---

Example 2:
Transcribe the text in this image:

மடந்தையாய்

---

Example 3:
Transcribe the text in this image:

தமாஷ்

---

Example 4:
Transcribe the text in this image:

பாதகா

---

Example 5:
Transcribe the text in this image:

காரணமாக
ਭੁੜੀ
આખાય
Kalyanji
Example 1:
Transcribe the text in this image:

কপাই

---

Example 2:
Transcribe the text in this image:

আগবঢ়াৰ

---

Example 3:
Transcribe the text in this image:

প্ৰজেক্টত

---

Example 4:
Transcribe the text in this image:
- - -
◆ Task item
Nothing in the records above may be left out; repeat them exactly.

◆ Result
---

Example 2:
Transcribe the text in this image:

மடந்தையாய்

---

Example 3:
Transcribe the text in this image:

தமாஷ்

---

Example 4:
Transcribe the text in this image:

பாதகா

---

Example 5:
Transcribe the text in this image:

காரணமாக
ਭੁੜੀ
આખાય
Kalyanji
Example 1:
Transcribe the text in this image:

কপাই

---

Example 2:
Transcribe the text in this image:

আগবঢ়াৰ

---

Example 3:
Transcribe the text in this image:

প্ৰজেক্টত

---

Example 4:
Transcribe the text in this image:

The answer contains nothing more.